▶ What is being asked
Only the lines from the one containing "Total Views" through the one containing "college offers" should be printed, exactly as they appear below, with both ends included.

★ ★ ★ ★ ★ ★ ★

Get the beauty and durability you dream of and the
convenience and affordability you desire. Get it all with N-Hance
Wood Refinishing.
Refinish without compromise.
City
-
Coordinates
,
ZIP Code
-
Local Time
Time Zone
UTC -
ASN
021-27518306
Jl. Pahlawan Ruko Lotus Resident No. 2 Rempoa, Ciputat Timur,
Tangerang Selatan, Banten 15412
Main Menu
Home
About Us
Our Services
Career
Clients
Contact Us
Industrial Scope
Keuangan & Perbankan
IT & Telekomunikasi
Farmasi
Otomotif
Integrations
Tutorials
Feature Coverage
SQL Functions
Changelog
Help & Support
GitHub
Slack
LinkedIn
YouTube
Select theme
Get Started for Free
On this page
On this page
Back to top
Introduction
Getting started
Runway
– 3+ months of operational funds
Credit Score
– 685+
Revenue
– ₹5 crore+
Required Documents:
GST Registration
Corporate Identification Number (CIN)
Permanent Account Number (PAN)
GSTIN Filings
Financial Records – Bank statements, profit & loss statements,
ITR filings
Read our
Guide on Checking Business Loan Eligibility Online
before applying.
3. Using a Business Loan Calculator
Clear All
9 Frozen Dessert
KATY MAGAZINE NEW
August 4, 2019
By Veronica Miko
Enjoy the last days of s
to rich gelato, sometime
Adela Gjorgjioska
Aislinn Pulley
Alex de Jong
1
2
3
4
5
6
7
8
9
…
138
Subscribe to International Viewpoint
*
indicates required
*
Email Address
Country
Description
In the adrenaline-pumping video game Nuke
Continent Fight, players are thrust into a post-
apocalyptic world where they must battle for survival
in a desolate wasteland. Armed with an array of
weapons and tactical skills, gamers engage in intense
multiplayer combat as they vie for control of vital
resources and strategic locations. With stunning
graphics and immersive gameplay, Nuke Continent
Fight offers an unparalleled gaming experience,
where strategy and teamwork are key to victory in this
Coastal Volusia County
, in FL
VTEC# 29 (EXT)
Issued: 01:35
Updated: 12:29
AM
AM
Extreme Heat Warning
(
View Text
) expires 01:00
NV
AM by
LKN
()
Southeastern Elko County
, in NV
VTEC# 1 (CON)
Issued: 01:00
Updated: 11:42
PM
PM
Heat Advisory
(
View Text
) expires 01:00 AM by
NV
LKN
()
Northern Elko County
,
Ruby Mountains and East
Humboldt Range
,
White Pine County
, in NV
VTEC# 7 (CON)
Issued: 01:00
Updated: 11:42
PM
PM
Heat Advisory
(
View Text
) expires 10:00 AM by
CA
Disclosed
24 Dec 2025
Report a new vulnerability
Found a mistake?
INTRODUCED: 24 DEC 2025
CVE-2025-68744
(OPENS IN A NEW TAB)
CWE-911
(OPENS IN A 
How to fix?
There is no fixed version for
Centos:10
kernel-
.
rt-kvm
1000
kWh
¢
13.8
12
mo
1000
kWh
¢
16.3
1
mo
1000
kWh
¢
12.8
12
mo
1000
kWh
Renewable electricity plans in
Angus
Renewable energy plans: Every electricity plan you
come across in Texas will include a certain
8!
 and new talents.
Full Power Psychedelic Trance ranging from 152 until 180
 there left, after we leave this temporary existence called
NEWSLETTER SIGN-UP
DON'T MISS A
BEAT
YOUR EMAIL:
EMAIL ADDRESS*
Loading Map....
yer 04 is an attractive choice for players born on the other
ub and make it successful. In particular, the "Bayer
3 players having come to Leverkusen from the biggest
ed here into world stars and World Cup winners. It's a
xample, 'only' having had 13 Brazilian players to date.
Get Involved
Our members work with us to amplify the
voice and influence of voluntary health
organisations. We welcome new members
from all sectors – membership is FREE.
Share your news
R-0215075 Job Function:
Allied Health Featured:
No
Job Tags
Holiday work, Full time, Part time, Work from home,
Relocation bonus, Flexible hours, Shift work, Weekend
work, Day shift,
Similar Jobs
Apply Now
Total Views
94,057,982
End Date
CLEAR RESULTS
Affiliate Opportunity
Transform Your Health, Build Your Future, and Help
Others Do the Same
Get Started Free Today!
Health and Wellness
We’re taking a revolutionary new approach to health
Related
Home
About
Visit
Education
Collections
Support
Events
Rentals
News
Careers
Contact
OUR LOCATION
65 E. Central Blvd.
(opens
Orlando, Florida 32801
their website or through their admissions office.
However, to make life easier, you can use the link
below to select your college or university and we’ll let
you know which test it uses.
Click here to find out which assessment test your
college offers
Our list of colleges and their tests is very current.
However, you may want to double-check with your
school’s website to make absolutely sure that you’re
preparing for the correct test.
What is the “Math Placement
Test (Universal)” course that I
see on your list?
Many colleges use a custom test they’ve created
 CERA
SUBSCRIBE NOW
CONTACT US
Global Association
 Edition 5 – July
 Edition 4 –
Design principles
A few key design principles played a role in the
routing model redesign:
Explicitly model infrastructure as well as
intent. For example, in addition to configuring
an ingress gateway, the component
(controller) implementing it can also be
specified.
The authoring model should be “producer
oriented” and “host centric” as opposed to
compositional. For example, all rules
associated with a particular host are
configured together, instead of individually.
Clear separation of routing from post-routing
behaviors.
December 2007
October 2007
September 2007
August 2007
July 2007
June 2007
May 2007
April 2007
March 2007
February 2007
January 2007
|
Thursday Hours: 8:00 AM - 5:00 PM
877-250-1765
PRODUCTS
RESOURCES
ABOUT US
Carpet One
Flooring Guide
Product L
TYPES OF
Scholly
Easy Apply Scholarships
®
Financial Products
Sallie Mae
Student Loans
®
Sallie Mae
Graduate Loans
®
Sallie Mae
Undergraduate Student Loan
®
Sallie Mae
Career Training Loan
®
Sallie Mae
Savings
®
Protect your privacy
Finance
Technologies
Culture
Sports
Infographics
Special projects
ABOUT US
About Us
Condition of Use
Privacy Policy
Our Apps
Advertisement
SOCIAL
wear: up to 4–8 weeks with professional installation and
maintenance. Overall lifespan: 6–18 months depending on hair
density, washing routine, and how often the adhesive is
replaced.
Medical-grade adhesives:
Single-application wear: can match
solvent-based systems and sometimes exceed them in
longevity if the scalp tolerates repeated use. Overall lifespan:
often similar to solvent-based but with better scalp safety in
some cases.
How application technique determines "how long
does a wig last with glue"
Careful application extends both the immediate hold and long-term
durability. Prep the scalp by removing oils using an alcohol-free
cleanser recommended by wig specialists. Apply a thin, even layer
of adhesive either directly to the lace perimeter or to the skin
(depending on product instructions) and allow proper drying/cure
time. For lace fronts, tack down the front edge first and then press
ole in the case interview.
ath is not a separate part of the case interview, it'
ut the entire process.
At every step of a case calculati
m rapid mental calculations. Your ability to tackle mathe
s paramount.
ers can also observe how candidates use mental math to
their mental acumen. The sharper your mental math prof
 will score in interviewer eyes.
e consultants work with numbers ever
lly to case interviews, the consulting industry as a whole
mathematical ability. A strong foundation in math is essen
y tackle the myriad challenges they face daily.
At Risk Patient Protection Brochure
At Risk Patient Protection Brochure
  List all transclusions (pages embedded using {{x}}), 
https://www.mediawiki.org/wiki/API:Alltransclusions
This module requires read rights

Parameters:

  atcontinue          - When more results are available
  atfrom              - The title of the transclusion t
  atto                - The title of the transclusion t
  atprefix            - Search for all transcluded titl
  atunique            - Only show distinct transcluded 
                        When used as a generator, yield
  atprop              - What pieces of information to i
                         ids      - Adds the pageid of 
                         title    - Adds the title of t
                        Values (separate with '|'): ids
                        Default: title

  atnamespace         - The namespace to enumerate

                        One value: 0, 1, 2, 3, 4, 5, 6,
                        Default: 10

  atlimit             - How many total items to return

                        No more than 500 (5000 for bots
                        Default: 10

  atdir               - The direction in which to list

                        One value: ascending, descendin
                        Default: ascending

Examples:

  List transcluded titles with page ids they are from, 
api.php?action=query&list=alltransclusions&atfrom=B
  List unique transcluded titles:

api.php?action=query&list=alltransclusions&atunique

★ ★ ★ ★ ★ ★ ★

▶ Result
Total Views
94,057,982
End Date
CLEAR RESULTS
Affiliate Opportunity
Transform Your Health, Build Your Future, and Help
Others Do the Same
Get Started Free Today!
Health and Wellness
We’re taking a revolutionary new approach to health
Related
Home
About
Visit
Education
Collections
Support
Events
Rentals
News
Careers
Contact
OUR LOCATION
65 E. Central Blvd.
(opens
Orlando, Florida 32801
their website or through their admissions office.
However, to make life easier, you can use the link
below to select your college or university and we’ll let
you know which test it uses.
Click here to find out which assessment test your
college offers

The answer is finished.